Маги и мошенники (Долгова) - страница 42

Захлопнулась дубовая дверь. Уходя, мои враги забрали с собою факел. Я остался один в звенящей темноте.

Впрочем, скорее уж звенела от полученных ударов моя собственная голова. Я сел, прислонился к грязной стене и попытался успокоиться.

С тем же успехом я мог бороться с ураганом. Депрессия захлестнула меня, словно морской прилив. В сущности, я получил по заслугам.

Иметь дар волшебного зрения – и не воспользоваться им. Владеть гримуаром, запись в который меняет саму ткань бытия Церена – и не уметь защитить самого себя от побоев ничтожных простофиль.

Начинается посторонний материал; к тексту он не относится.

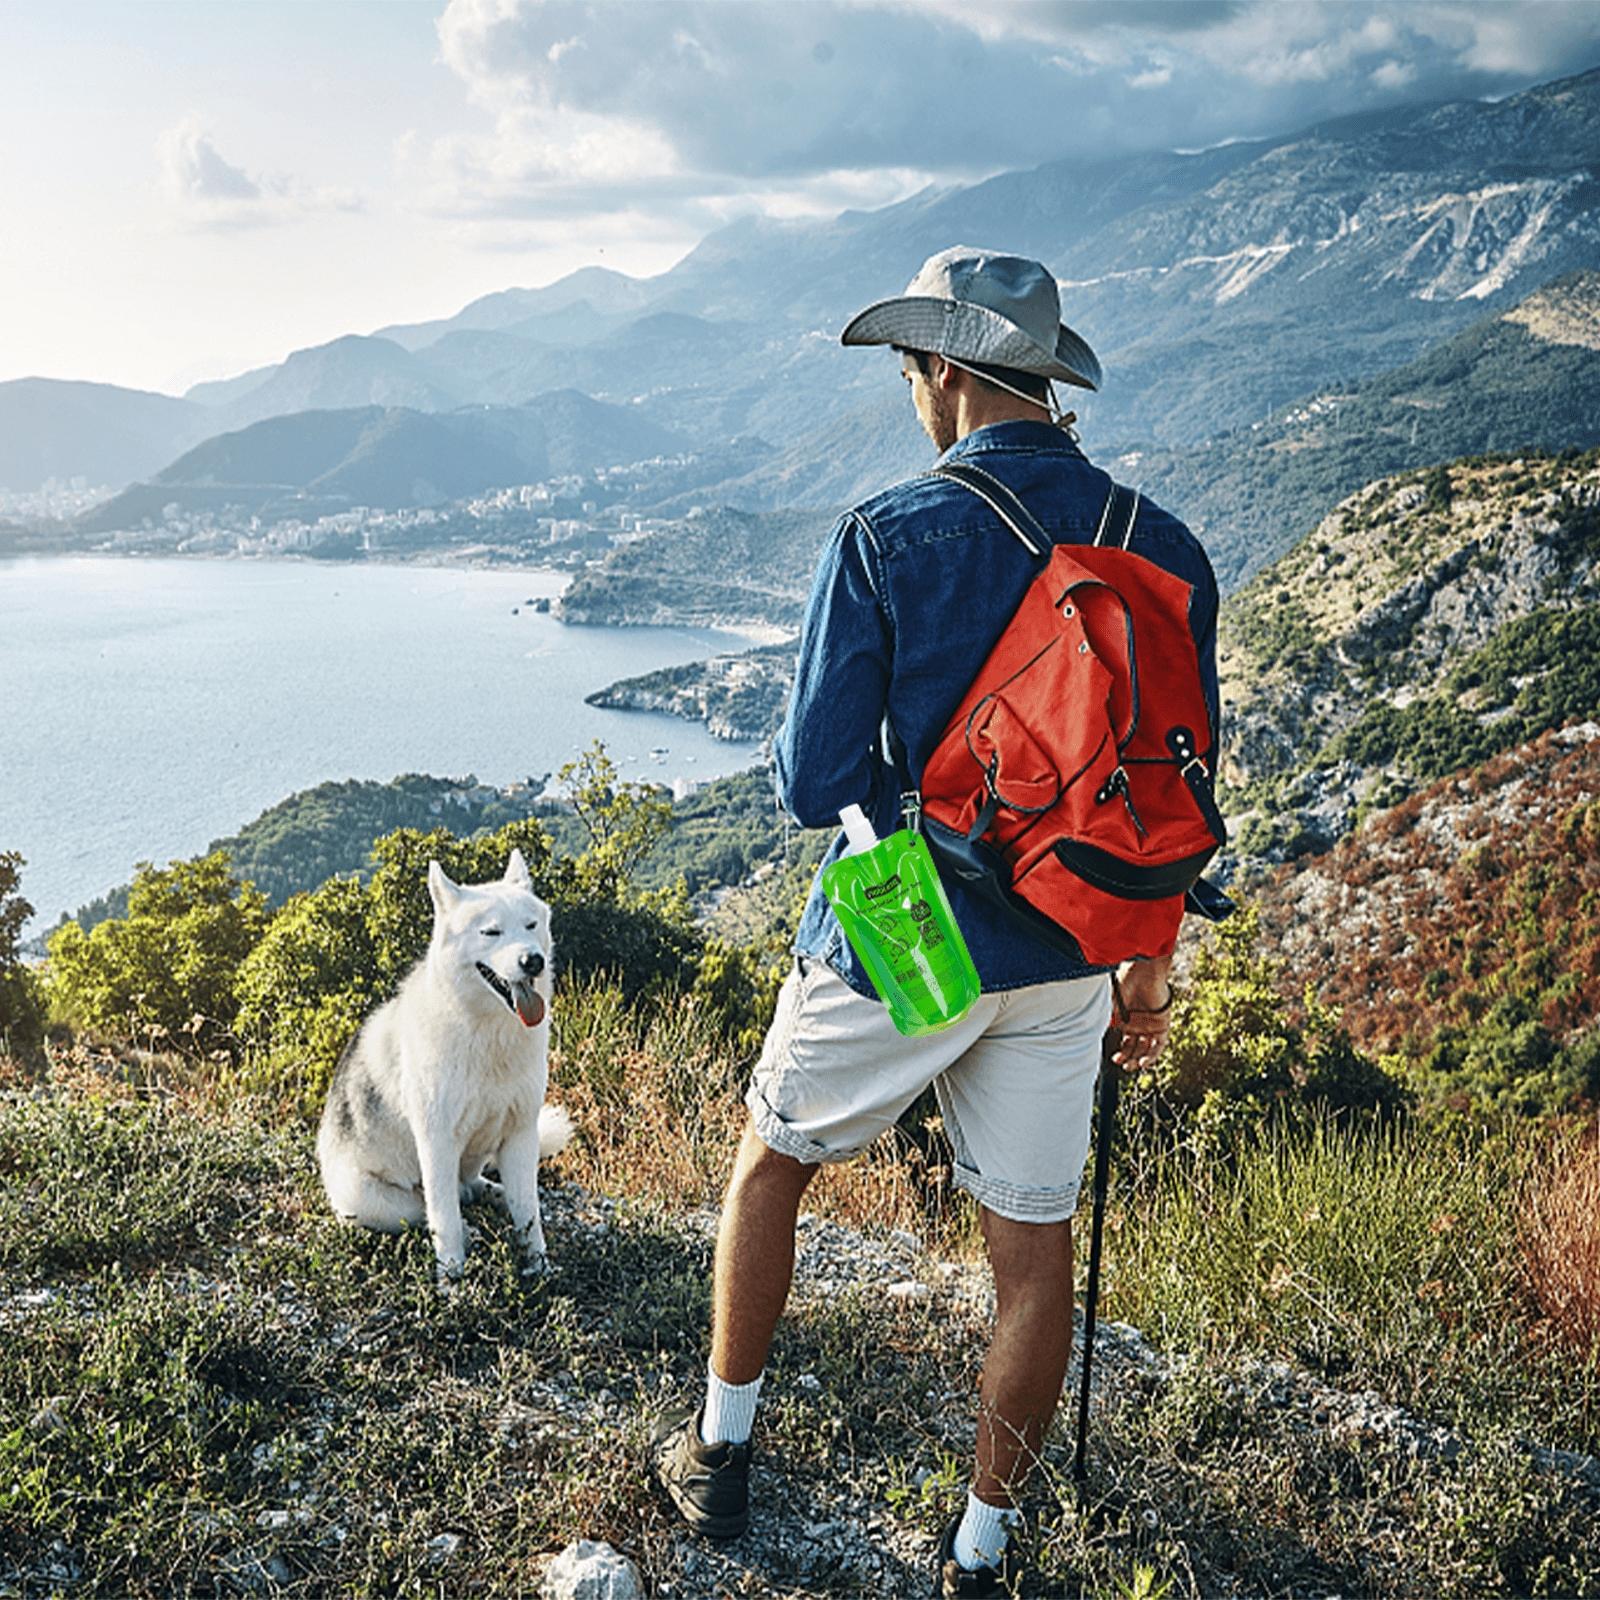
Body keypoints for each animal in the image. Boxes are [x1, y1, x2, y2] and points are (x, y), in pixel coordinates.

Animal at [315, 851, 572, 1286]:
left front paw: (539, 1268)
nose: (532, 961)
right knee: (430, 1209)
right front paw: (452, 1282)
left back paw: (491, 1194)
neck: (486, 1033)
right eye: (491, 932)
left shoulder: (521, 1133)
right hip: (367, 1199)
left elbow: (528, 1213)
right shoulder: (437, 1143)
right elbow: (444, 1220)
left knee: (473, 1187)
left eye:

Я едва не взвыл от отчаяния. Моя книга in-folio и письменные принадлежности остались на лужайке возле розария. В сущности, сгодилась бы любой пергамент и любое перо, пиво или даже ягодный сок вместо чернил – мои записи сделали бы гримуаром даже амбарную книгу пивного торговца.

Беда заключалась в том, что в подвале не было ни единого клочка пергамента, ни пива, ни ягод. Надписи пальцем по пыли на стене не помогли бы делу – в этом мне довелось убедиться давным-давно.

Я вернулся на свое место, в угол и попытался заснуть прямо на голой земле. Красавица, из-за которой я попал в переплет, кстати, напрочь вылетела у меня из головы…

Наверное, прошел остаток дня, ночь и большая часть следующего. Дверь темницы со скрипом отворилась, кто-то внес факел, незнакомые люди вошли под низкие своды. Я приготовился к худшей из развязок. Не думаю, что смерть в мире Церена, который выдуман мною же едва ли не на четверть, может оказаться фатальной для творца. Фатальной – нет.

Зато она может оказаться крайне болезненной.

Вид пришельцев мне совершенно не понравился. Они явно отличались от вчерашних слуг и очень походили на людей из общества, собравшихся развлечься. Черные одежды их украшало золотое шитье, на руках сверкали перстни. Лица были довольно молоды и весьма беззаботны.

Тот, что был чуть постарше, выступил вперед и оглядел меня, но не враждебно, но, скорее, с любопытством.

– Доброе утро, мессир странник. Как ваше здоровье? Голова не болит после вчерашнего?

Каким-то чудом я понял, что он имеет в виду попойку, а не побои. Голова болела неистово, но признаваться в этом не хотелось. Незнакомец между тем скрестил руки на груди и продолжал говорить со светской непринужденностью:

– Мне жаль, что наше знакомство началось так худо, однако, мессир, вы должны признать и собственную неправоту. Вы вторглись в мои родовые владения, чудом прошли через начиненный всевозможными ловушками лес, пробрались в комнату моей добродетельной престарелой матушки и напугали ее до полусмерти. Не ухмыляйтесь, любезный, у старухи с утра разыгралась желчь меланхолии, замковые лекари на ногах, побитые служанки в слезах… Вам еще повезло, что вы провели ночь в запертом подвале… Впрочем, вернемся к вашим прегрешениям. Они этим не ограничиваются. Будете ли вы отрицать, что пытались дерзко пробраться в покои моей сестры? О! Я вижу, любезный друг, вы молчите. Ни слова. Кстати, я не стану слушать оправданий. Моя сестра видела ваш подвиг любви из окна. Кстати, вы перепутали окна комнат моей матери и моей сестры, что не удивительно после обильных возлияний.